Presentado
en "Monologueando", diciembre de 2016
Biblioteca Silvina Ocampo, UNNOBA
Biblioteca Silvina Ocampo, UNNOBA
¡Cómo
cambian las cosas! A veces pienso que era más feliz cuando era un
empleaducho; cumplía mi horario y me iba a mi casa lo más pancho,
sin preocupaciones ni nada que decidir. Hasta Encargado estaba bien;
el sueldo me alcanzaba, revisaba el trabajo de todos... pero las
decisiones las tomaba el jefe. Yo me lavaba las manos. A mí me
parecía un boludo, pero claro, es fácil criticar cuando estás
abajo.
Eso
lo supe después. Cuando lo despidieron yo saltaba en una pata. Me
acuerdo que le pagué la liquidación final sin pesar, como un
trámite más. ¡Qué hijo de puta! Ahora lo comprendo. Ahí empezó
la fiesta. Me llamó el Gerente para anunciarme que sería el Jefe de
Personal y Rosa sería la nueva Encargada. Cuando yo ingresé, Rosa
ya trabajaba. La verdad, le hubiera correspondido a ella el cargo,
pero no daba que una mujer fuera Jefa de Personal de una empresa tan
grande. Tuve que mentalizarme que ahora era el Jefe. Nada de
boberías; yo estaba para exigir y mandar. Eso me producía un
placer... hasta que Rosa me bajaba el ego.
Esa
mujer me podía, me sacaba de quicio. Tan simpática, tan
desordenada, pero a la vez tan eficiente. Siempre podía contar con
ella, aunque tuviera que trabajar doce horas estaba al pie del cañón.

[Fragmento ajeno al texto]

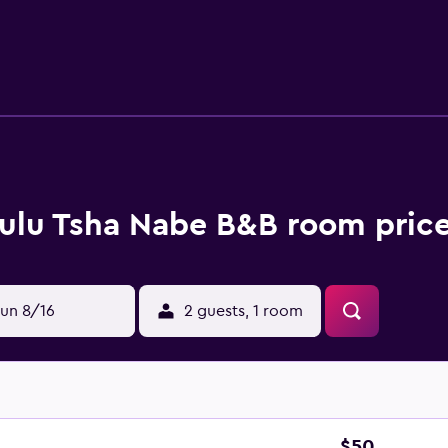
 In some units there is a dressing room for guests to change i
e of the barbecue facilities. The bed and breakfast has a pi
m from the bed and breakfast, while Natural History Museum o
al Airport is 26 km away.
ulu Tsha Nabe B&B room price
un 8/16
2 guests, 1 room
$50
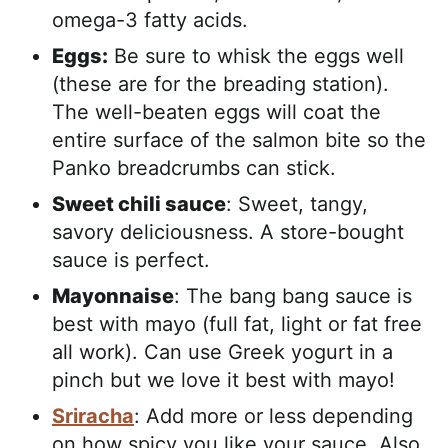
omega-3 fatty acids.
Eggs:
Be sure to whisk the eggs well
(these are for the breading station).
The well-beaten eggs will coat the
entire surface of the salmon bite so the
Panko breadcrumbs can stick.
Sweet chili sauce
: Sweet, tangy,
savory deliciousness. A store-bought
sauce is perfect.
Mayonnaise
: The bang bang sauce is
best with mayo (full fat, light or fat free
all work). Can use Greek yogurt in a
pinch but we love it best with mayo!
Sriracha
: Add more or less depending
on how spicy you like your sauce. Also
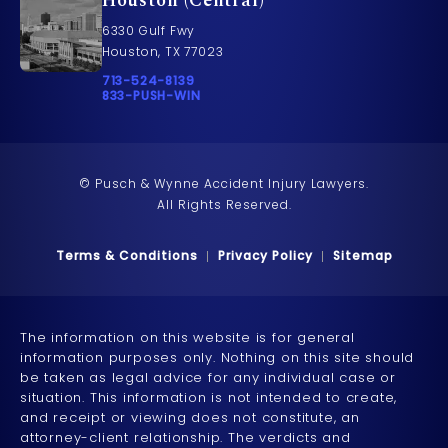
Houston (Central)
6330 Gulf Fwy
Houston, TX 77023
Call Pusch & Wynne Accident Injury Lawyers on t
713-524-8139
Call 833-PUSH-WIN on the phone at
833-PUSH-WIN
© Pusch & Wynne Accident Injury Lawyers.
All Rights Reserved.
Terms & Conditions
Privacy Policy
Sitemap
The information on this website is for general
information purposes only. Nothing on this site should
be taken as legal advice for any individual case or
situation. This information is not intended to create,
and receipt or viewing does not constitute, an
attorney-client relationship. The verdicts and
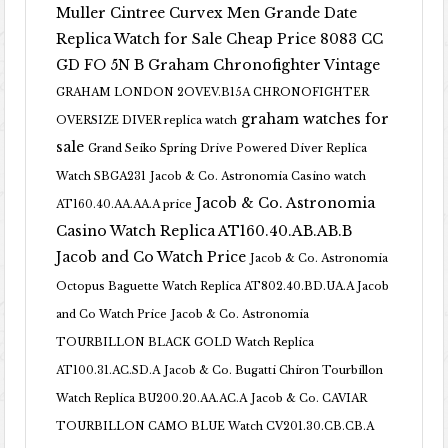
Muller Cintree Curvex Men Grande Date
Replica Watch for Sale Cheap Price 8083 CC
GD FO 5N B
Graham Chronofighter Vintage
GRAHAM LONDON 2OVEV.B15A CHRONOFIGHTER
graham watches for
OVERSIZE DIVER replica watch
sale
Grand Seiko Spring Drive Powered Diver Replica
Watch SBGA231
Jacob & Co. Astronomia Casino watch
Jacob & Co. Astronomia
AT160.40.AA.AA.A price
Casino Watch Replica AT160.40.AB.AB.B
Jacob and Co Watch Price
Jacob & Co. Astronomia
Octopus Baguette Watch Replica AT802.40.BD.UA.A Jacob
and Co Watch Price
Jacob & Co. Astronomia
TOURBILLON BLACK GOLD Watch Replica
AT100.31.AC.SD.A
Jacob & Co. Bugatti Chiron Tourbillon
Watch Replica BU200.20.AA.AC.A
Jacob & Co. CAVIAR
TOURBILLON CAMO BLUE Watch CV201.30.CB.CB.A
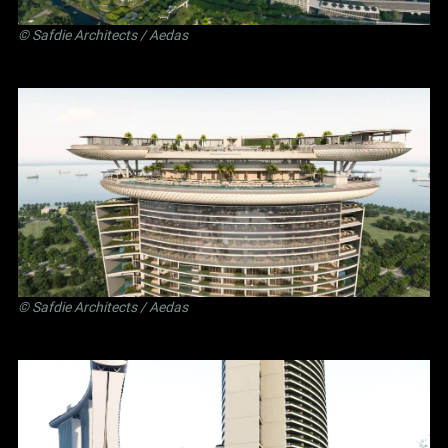
©
Safdie Architects
/ Aedas
©
Safdie Architects
/ Aedas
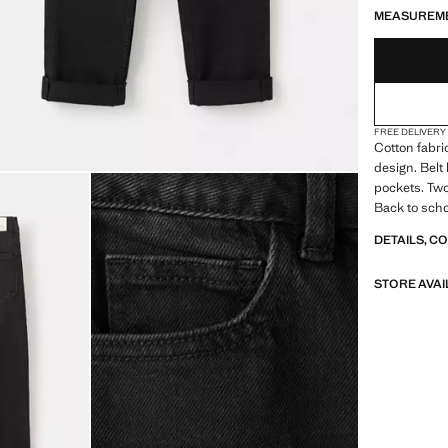
MEASUREM
FREE DELIVERY
Cotton fabri
design. Belt
pockets. Two
Back to scho
DETAILS, C
STORE AVAI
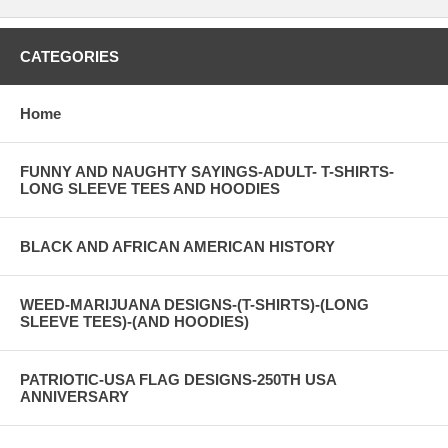
CATEGORIES
Home
FUNNY AND NAUGHTY SAYINGS-ADULT- T-SHIRTS-
LONG SLEEVE TEES AND HOODIES
BLACK AND AFRICAN AMERICAN HISTORY
WEED-MARIJUANA DESIGNS-(T-SHIRTS)-(LONG
SLEEVE TEES)-(AND HOODIES)
PATRIOTIC-USA FLAG DESIGNS-250TH USA
ANNIVERSARY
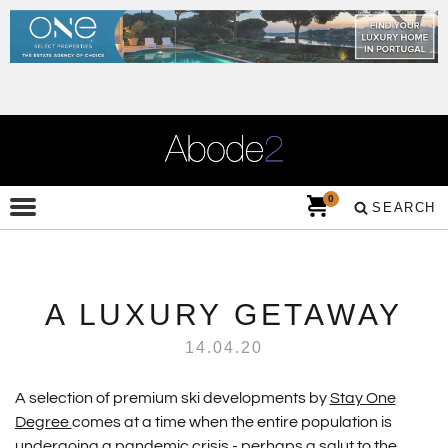
0
SEARCH
A LUXURY GETAWAY
14.04.20
A selection of premium ski developments by
Stay One
Degree
comes at a time when the entire population is
undergoing a pandemic crisis - perhaps a salut to the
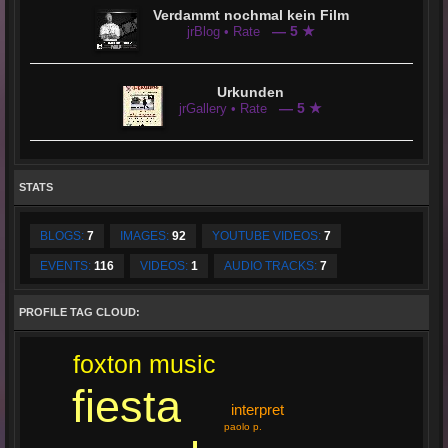
Verdammt nochmal kein Film
— 5 ★
jrBlog • Rate
Urkunden
— 5 ★
jrGallery • Rate
STATS
BLOGS:
7
IMAGES:
92
YOUTUBE VIDEOS:
7
EVENTS:
116
VIDEOS:
1
AUDIO TRACKS:
7
PROFILE TAG CLOUD:
foxton music
fiesta
interpret
paolo p.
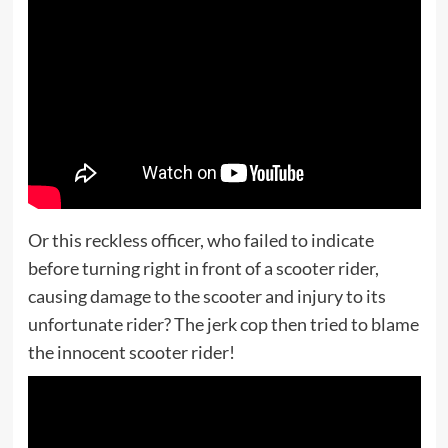
Or this reckless officer, who failed to indicate
before turning right in front of a scooter rider,
causing damage to the scooter and injury to its
unfortunate rider? The jerk cop then tried to blame
the innocent scooter rider!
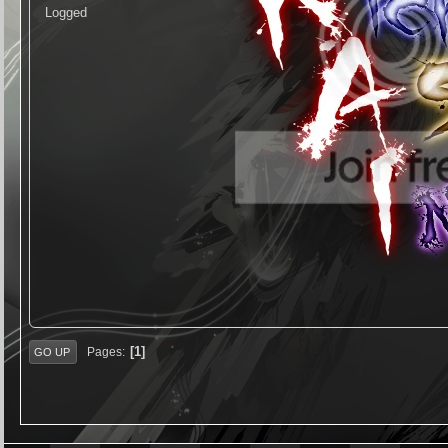
Logged
1
Pages
GO UP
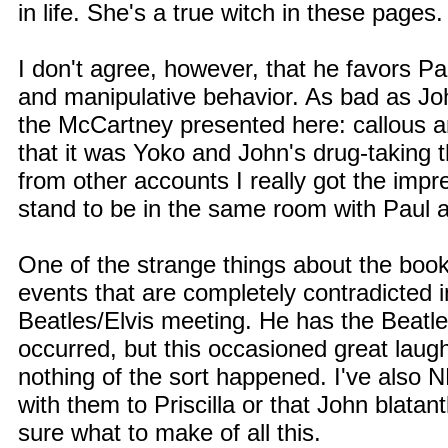
in life. She's a true witch in these pages.
I don't agree, however, that he favors Pau
and manipulative behavior. As bad as Jo
the McCartney presented here: callous an
that it was Yoko and John's drug-taking 
from other accounts I really got the impr
stand to be in the same room with Paul 
One of the strange things about the book 
events that are completely contradicted 
Beatles/Elvis meeting. He has the Beatle
occurred, but this occasioned great laugh
nothing of the sort happened. I've also
with them to Priscilla or that John blatant
sure what to make of all this.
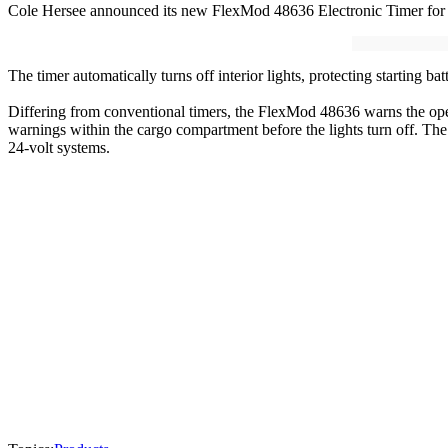
Cole Hersee announced its new FlexMod 48636 Electronic Timer for in
The timer automatically turns off interior lights, protecting starting ba
Differing from conventional timers, the FlexMod 48636 warns the operat
warnings within the cargo compartment before the lights turn off. The
24-volt systems.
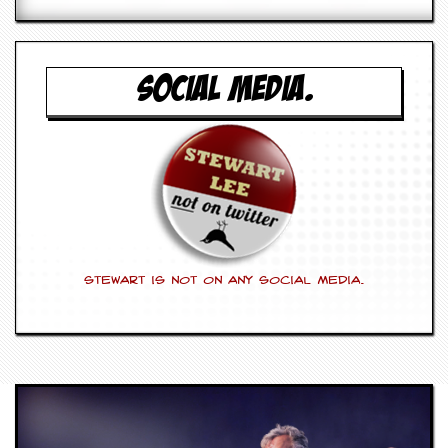
SOCIAL MEDIA.
Stewart is not on any social media.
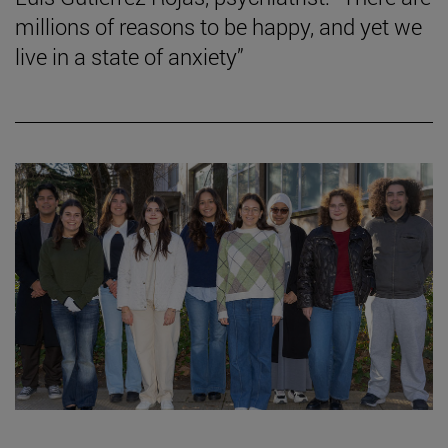
millions of reasons to be happy, and yet we
live in a state of anxiety”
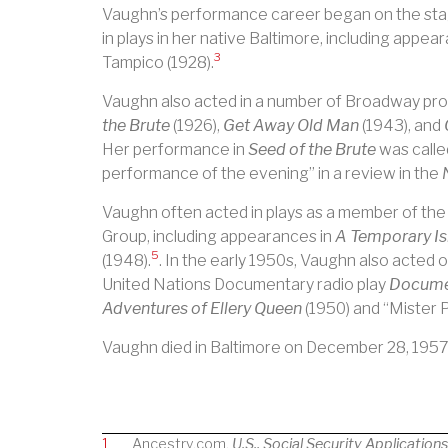
Vaughn’s performance career began on the st
in plays in her native Baltimore, including appea
3
Tampico (1928).
Vaughn also acted in a number of Broadway pro
the Brute
(1926),
Get Away Old Man
(1943), and
Her performance in
Seed of the Brute
was calle
performance of the evening” in a review in the
Vaughn often acted in plays as a member of th
Group, including appearances in
A Temporary Is
5
(1948).
. In the early 1950s, Vaughn also acted on
United Nations Documentary radio play
Docume
Adventures of Ellery Queen
(1950) and “Mister 
Vaughn died in Baltimore on December 28, 1957
1
Ancestry.com.
U.S., Social Security Application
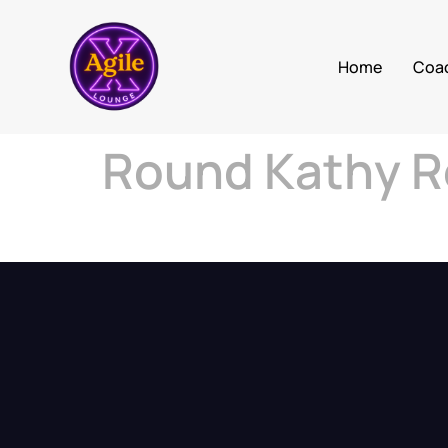
Home
Coa
Round Kathy R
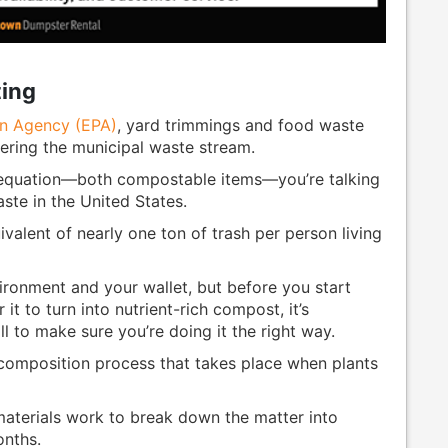
ing
on Agency (EPA)
, yard trimmings and food waste
ering the municipal waste stream.
 equation—both compostable items—you’re talking
ste in the United States.
ivalent of nearly one ton of trash per person living
ironment and your wallet, but before you start
it to turn into nutrient-rich compost, it’s
l to make sure you’re doing it the right way.
composition process that takes place when plants
materials work to break down the matter into
onths.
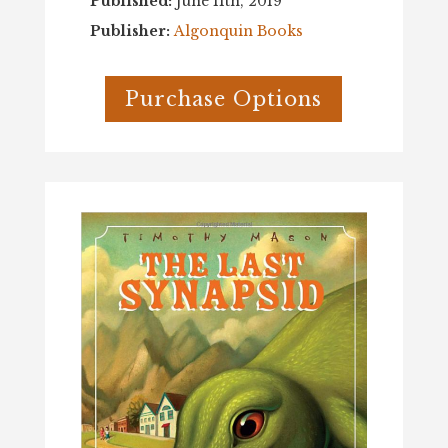
Published:
June 11th, 2019
Publisher:
Algonquin Books
Purchase Options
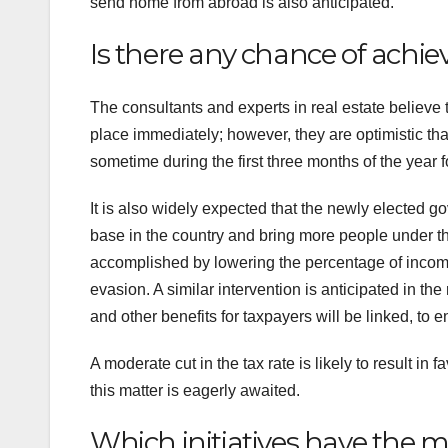
send home from abroad is also anticipated.
Is there any chance of achie
The consultants and experts in real estate believe th
place immediately; however, they are optimistic tha
sometime during the first three months of the year f
It is also widely expected that the newly elected go
base in the country and bring more people under the 
accomplished by lowering the percentage of income t
evasion. A similar intervention is anticipated in the
and other benefits for taxpayers will be linked, to 
A moderate cut in the tax rate is likely to result in
this matter is eagerly awaited.
Which initiatives have the m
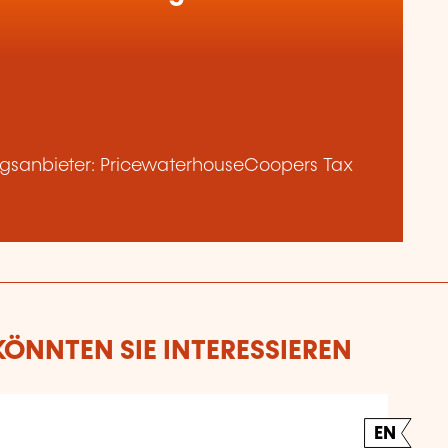
gsanbieter: PricewaterhouseCoopers Tax
ÖNNTEN SIE INTERESSIEREN
EN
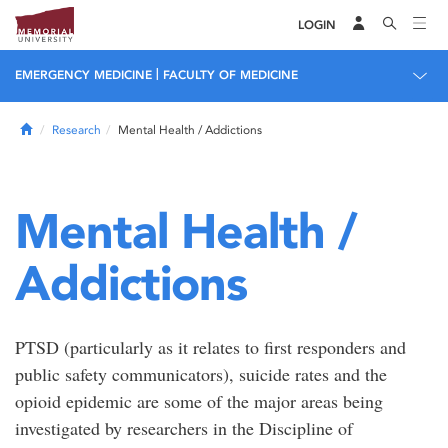
LOGIN
|
EMERGENCY MEDICINE
FACULTY OF MEDICINE
Home
Research
Mental Health / Addictions
Mental Health /
Addictions
PTSD (particularly as it relates to first responders and
public safety communicators), suicide rates and the
opioid epidemic are some of the major areas being
investigated by researchers in the Discipline of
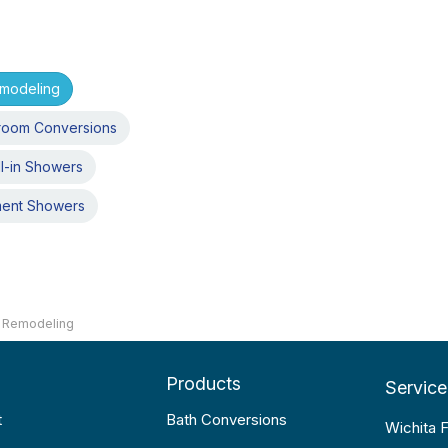
emodeling
room Conversions
l-in Showers
ment Showers
 Remodeling
Products
Service
t
Bath Conversions
Wichita F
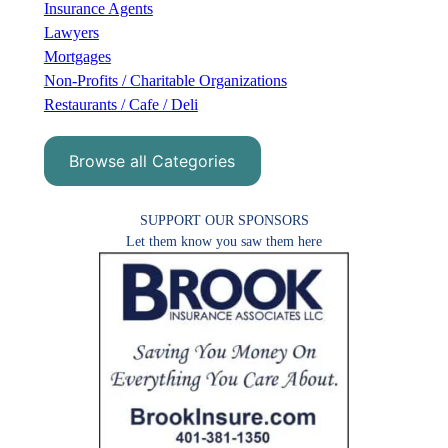
Insurance Agents
Lawyers
Mortgages
Non-Profits / Charitable Organizations
Restaurants / Cafe / Deli
Browse all Categories
SUPPORT OUR SPONSORS
Let them know you saw them here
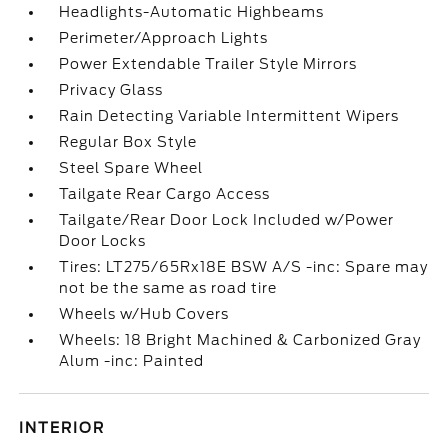
Headlights-Automatic Highbeams
Perimeter/Approach Lights
Power Extendable Trailer Style Mirrors
Privacy Glass
Rain Detecting Variable Intermittent Wipers
Regular Box Style
Steel Spare Wheel
Tailgate Rear Cargo Access
Tailgate/Rear Door Lock Included w/Power
Door Locks
Tires: LT275/65Rx18E BSW A/S -inc: Spare may
not be the same as road tire
Wheels w/Hub Covers
Wheels: 18 Bright Machined & Carbonized Gray
Alum -inc: Painted
INTERIOR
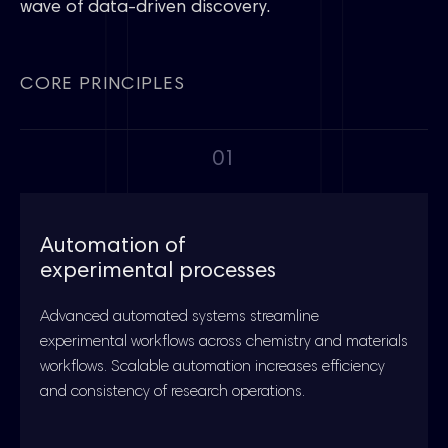
wave of data-driven discovery.
CORE PRINCIPLES
01
Automation of
experimental processes
Advanced automated systems streamline
experimental workflows across chemistry and materials
workflows. Scalable automation increases efficiency
and consistency of research operations.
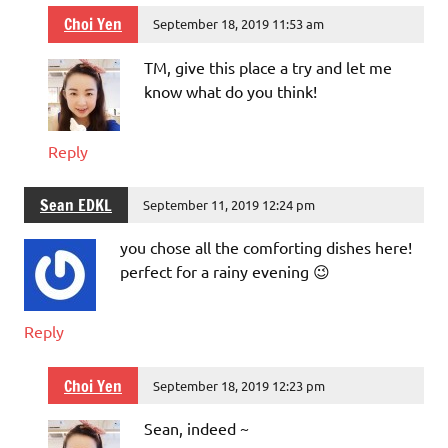
Choi Yen
September 18, 2019 11:53 am
TM, give this place a try and let me
know what do you think!
Reply
Sean EDKL
September 11, 2019 12:24 pm
you chose all the comforting dishes here!
perfect for a rainy evening 😉
Reply
Choi Yen
September 18, 2019 12:23 pm
Sean, indeed ~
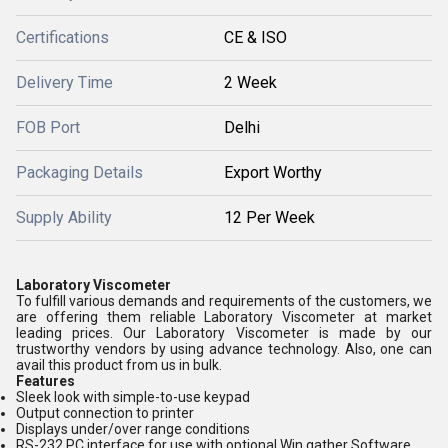
Certifications
CE & ISO
Delivery Time
2 Week
FOB Port
Delhi
Packaging Details
Export Worthy
Supply Ability
12 Per Week
Laboratory Viscometer
To fulfill various demands and requirements of the customers, we
are offering them reliable Laboratory Viscometer at market
leading prices. Our Laboratory Viscometer is made by our
trustworthy vendors by using advance technology. Also, one can
avail this product from us in bulk.
Features
Sleek look with simple-to-use keypad
Output connection to printer
Displays under/over range conditions
RS-232 PC interface for use with optional Win gather Software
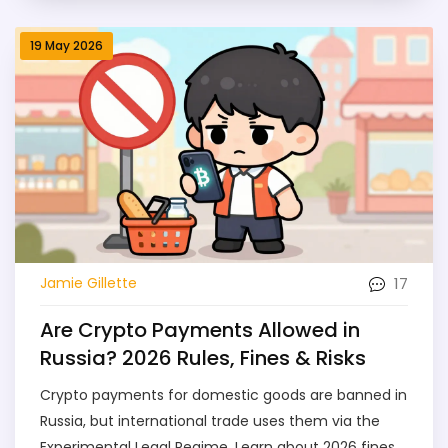
19 May 2026
17
Jamie Gillette
Are Crypto Payments Allowed in
Russia? 2026 Rules, Fines & Risks
Crypto payments for domestic goods are banned in
Russia, but international trade uses them via the
Experimental Legal Regime. Learn about 2026 fines,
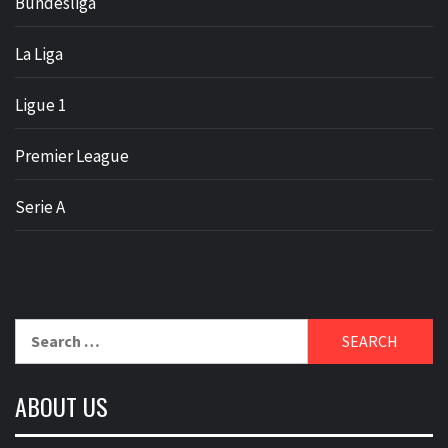
Bundesliga
La Liga
Ligue 1
Premier League
Serie A
Search
for:
ABOUT US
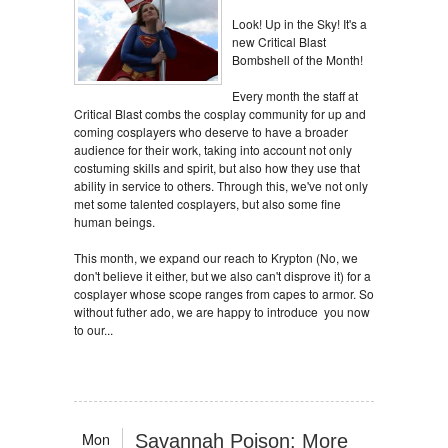
Look! Up in the Sky! It's a
new Critical Blast
Bombshell of the Month!
Every month the staff at
Critical Blast combs the cosplay community for up and
coming cosplayers who deserve to have a broader
audience for their work, taking into account not only
costuming skills and spirit, but also how they use that
ability in service to others. Through this, we've not only
met some talented cosplayers, but also some fine
human beings.
This month, we expand our reach to Krypton (No, we
don't believe it either, but we also can't disprove it) for a
cosplayer whose scope ranges from capes to armor. So
without futher ado, we are happy to introduce you now
to our...
Mon
Savannah Poison: More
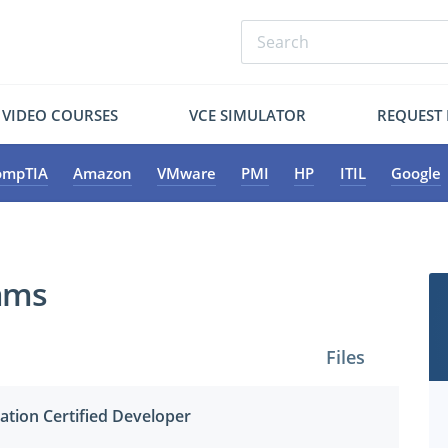
VIDEO COURSES
VCE SIMULATOR
REQUEST
ompTIA
Amazon
VMware
PMI
HP
ITIL
Google
xams
Files
ation Certified Developer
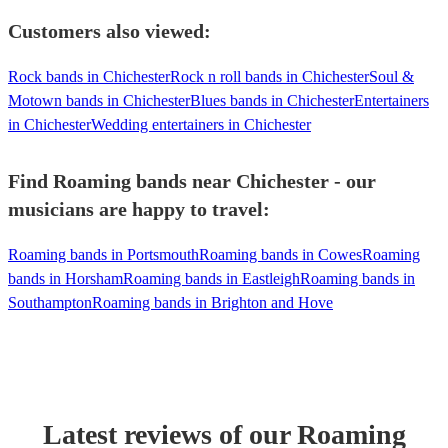
Customers also viewed:
Rock bands in Chichester
Rock n roll bands in Chichester
Soul &
Motown bands in Chichester
Blues bands in Chichester
Entertainers
in Chichester
Wedding entertainers in Chichester
Find Roaming bands near Chichester - our
musicians are happy to travel:
Roaming bands in Portsmouth
Roaming bands in Cowes
Roaming
bands in Horsham
Roaming bands in Eastleigh
Roaming bands in
Southampton
Roaming bands in Brighton and Hove
Latest reviews of our
Roaming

Me daba bronca que manejara información que yo no tenía. La gente
la buscaba a ella; su oficina parecía un confesionario. Entonces
ahí, yo le gritaba: ¡Rosa! ¿podés venir ahora? y le preguntaba
por tareas que, sabía, no estaban hechas. Pero ella no se
inquietaba, al contrario, me decía: “Tranquilizate, llegamos bien
con todas las liquidaciones”. No sé cómo podía trabajar tan
desorganizada; le pedías algo y te abría una carpeta con doscientos
papeles y te daba el que necesitabas. No sé cómo hacía. Se mataba
de risa de mí cuando abría el cajón de mi escitorio y veía que
tenía las biromes acomodadas por color. Llegaba tarde todos los
días... pero no podía decirle nada, si todo el trabajo se cumplía
en tiempo y forma porque ella se ponía la oficina al hombro.
A
mí me tenían miedo, a ella la querían. Muchas veces pensaba: ¿qué
haría sin ella? Nunca se lo dije porque un Jefe es un Jefe. Sé que
me critican, pero no saben lo que es estar acá; el precio es muy
alto. Rosa estaba siempre contenta; cuando me veía bajoneado me
traía un café, y con ese don tan especial me daba su punto de
vista y así, yo me sentía más seguro al tomar una decisión.
Y
ahora estoy haciéndole la liquidación final a Rosa, a Rosa... cosas
de la Gerencia; tiene que ingresar la hija del director de Marketing.
¡Qué voy a hacer sin ella, mi mano derecha, la opinión justa!...
La abrazo fuerte y lloro. Me pregunto si la defendí lo suficiente.